RECORDS PROVIDED —
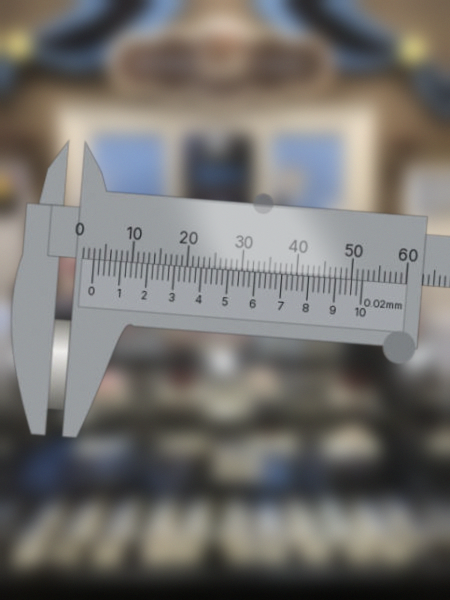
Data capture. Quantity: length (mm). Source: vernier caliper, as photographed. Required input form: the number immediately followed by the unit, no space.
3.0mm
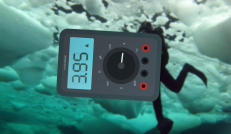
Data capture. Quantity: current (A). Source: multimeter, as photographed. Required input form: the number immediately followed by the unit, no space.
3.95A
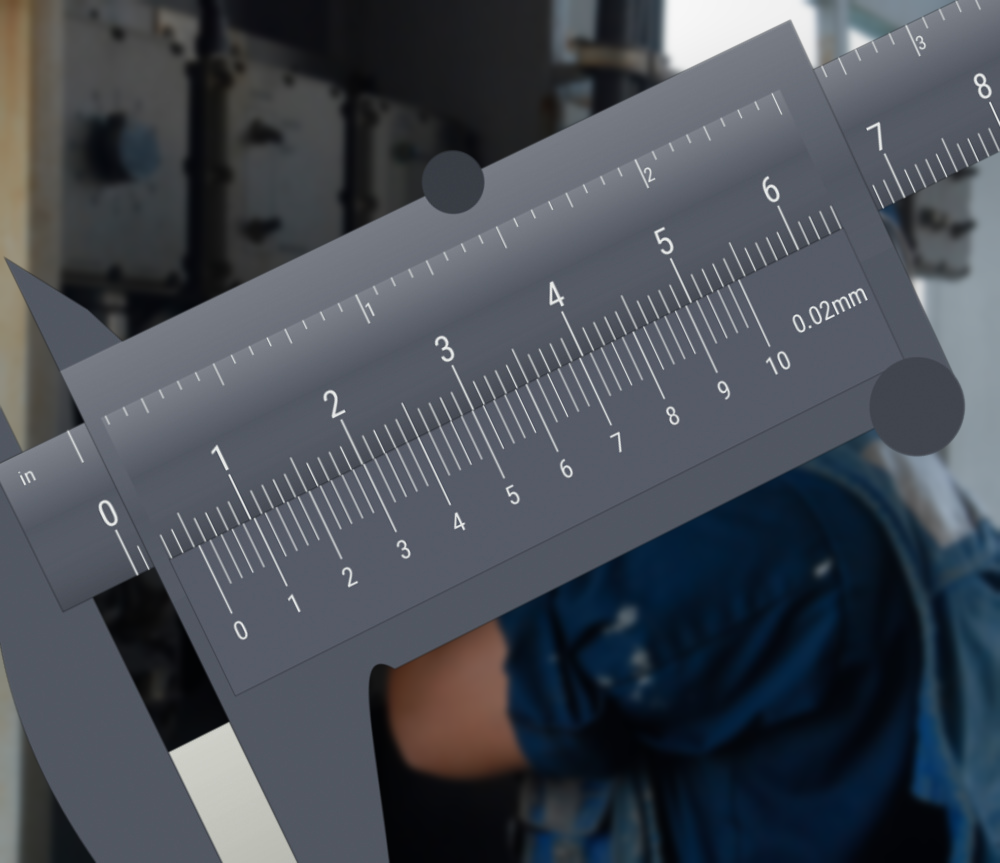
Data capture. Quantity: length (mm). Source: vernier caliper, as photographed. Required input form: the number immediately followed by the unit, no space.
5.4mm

---

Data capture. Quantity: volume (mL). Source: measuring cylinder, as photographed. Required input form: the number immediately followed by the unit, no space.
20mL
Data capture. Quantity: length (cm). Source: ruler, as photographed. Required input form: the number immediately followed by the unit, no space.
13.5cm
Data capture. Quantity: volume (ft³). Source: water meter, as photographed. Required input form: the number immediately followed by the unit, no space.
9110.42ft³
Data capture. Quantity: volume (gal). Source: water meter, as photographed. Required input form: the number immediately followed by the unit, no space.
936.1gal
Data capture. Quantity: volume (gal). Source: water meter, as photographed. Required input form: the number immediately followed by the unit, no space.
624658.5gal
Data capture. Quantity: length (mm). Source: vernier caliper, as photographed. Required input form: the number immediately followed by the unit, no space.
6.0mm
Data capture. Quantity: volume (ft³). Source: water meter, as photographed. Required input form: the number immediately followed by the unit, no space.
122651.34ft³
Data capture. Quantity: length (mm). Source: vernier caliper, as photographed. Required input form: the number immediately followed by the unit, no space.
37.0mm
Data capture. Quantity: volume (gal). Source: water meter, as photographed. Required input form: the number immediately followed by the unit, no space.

...

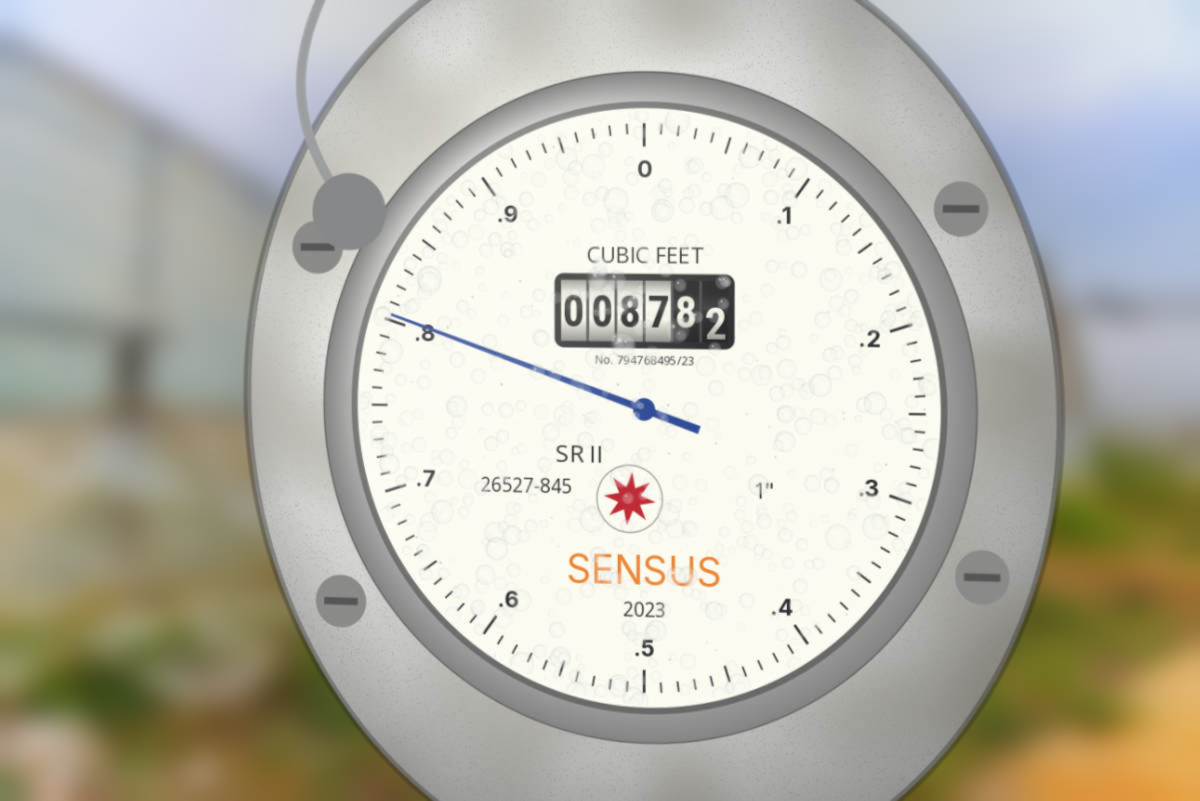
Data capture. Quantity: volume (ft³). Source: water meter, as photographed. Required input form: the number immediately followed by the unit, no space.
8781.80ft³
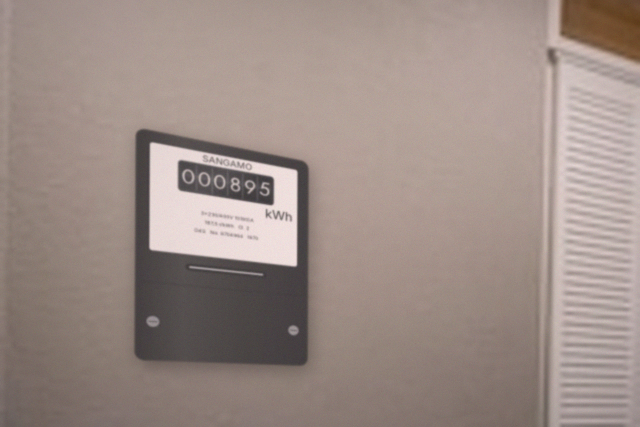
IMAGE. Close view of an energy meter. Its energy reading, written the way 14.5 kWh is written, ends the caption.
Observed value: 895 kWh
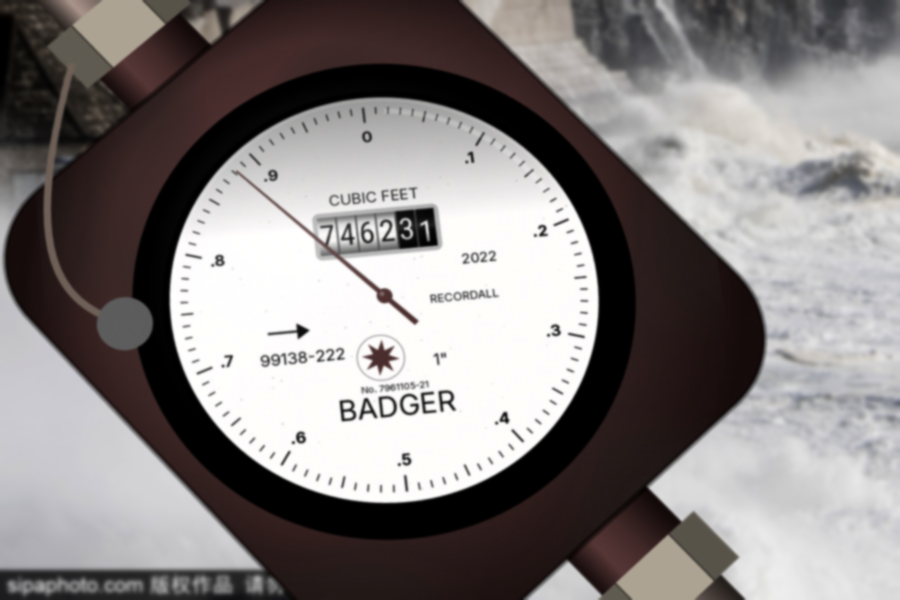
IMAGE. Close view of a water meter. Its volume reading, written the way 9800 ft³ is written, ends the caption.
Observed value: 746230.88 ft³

TASK DIRECTIONS —
Can you pull the listing lines word for word, starting at the line that contains "IMAGE. Close view of an" and ending at the line that contains "Observed value: 746230.88 ft³", with the pictures left out?

OUTPUT FOR THIS TASK —
IMAGE. Close view of an energy meter. Its energy reading, written the way 14.5 kWh is written, ends the caption.
Observed value: 895 kWh
IMAGE. Close view of a water meter. Its volume reading, written the way 9800 ft³ is written, ends the caption.
Observed value: 746230.88 ft³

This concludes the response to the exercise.